• Exercise:
Every line of the records that holds the word "along" should be copied.

(Saved data entries)
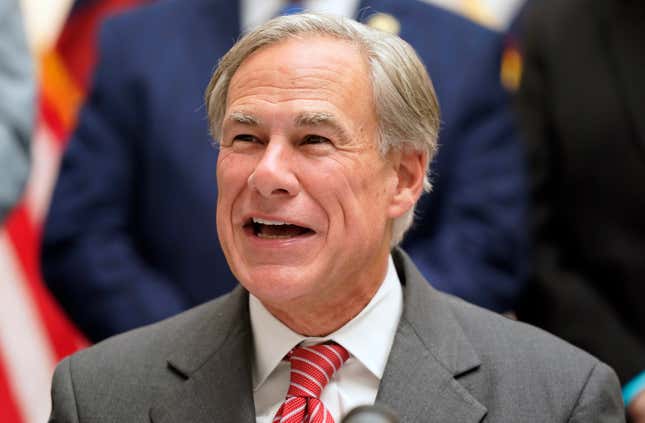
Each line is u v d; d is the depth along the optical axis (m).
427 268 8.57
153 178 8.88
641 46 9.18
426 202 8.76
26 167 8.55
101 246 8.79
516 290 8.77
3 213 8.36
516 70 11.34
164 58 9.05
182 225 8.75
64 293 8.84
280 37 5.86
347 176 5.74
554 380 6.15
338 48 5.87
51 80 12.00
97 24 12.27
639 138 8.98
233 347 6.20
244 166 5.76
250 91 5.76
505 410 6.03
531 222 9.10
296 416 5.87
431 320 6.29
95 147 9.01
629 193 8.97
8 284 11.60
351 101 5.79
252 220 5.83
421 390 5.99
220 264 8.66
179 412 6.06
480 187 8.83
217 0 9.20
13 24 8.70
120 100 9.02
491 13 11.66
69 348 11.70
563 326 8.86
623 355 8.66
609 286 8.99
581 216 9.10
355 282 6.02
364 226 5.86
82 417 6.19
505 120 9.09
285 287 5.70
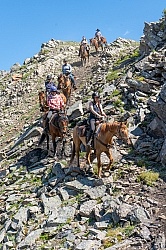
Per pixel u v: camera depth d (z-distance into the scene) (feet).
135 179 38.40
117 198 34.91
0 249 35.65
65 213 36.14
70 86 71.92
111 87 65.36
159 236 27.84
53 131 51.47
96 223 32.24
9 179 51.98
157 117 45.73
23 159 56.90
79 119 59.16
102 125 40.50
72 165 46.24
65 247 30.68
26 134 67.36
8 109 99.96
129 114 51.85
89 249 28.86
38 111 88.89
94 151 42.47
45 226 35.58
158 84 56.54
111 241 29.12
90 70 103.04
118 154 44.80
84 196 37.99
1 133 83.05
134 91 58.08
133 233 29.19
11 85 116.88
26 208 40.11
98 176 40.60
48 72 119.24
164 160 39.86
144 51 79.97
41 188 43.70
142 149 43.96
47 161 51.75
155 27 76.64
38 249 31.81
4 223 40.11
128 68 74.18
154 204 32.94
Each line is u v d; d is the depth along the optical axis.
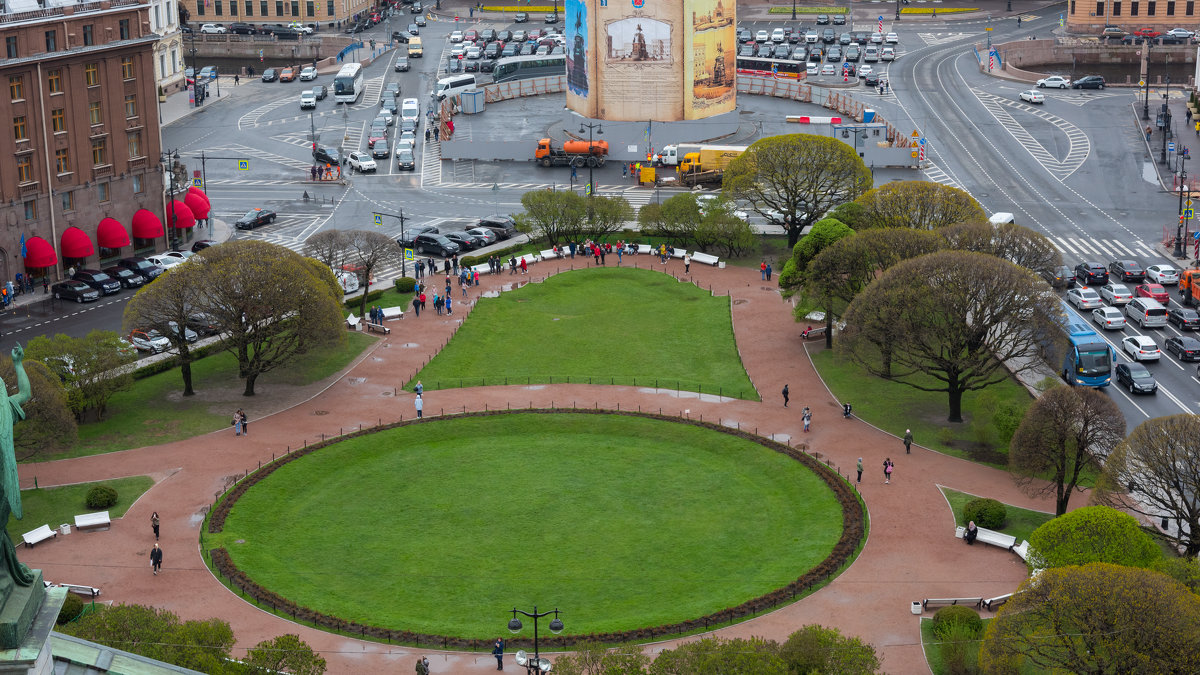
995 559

--

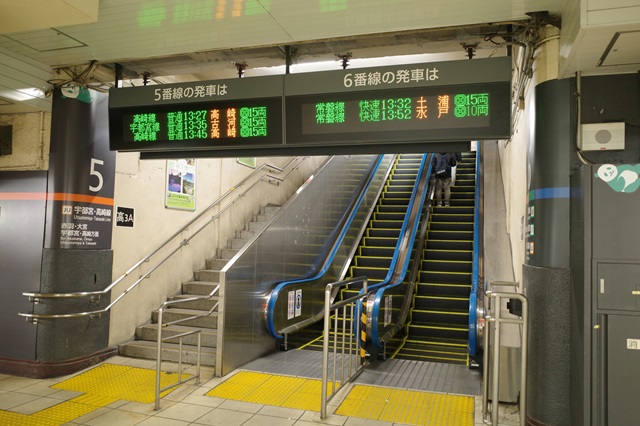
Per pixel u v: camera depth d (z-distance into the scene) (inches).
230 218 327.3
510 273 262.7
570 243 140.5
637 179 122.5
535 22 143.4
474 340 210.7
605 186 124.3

• Result of this task:
Each line is u v d; d is the depth along the optical axis (m).
Each line is u v d; d is the depth along the optical axis.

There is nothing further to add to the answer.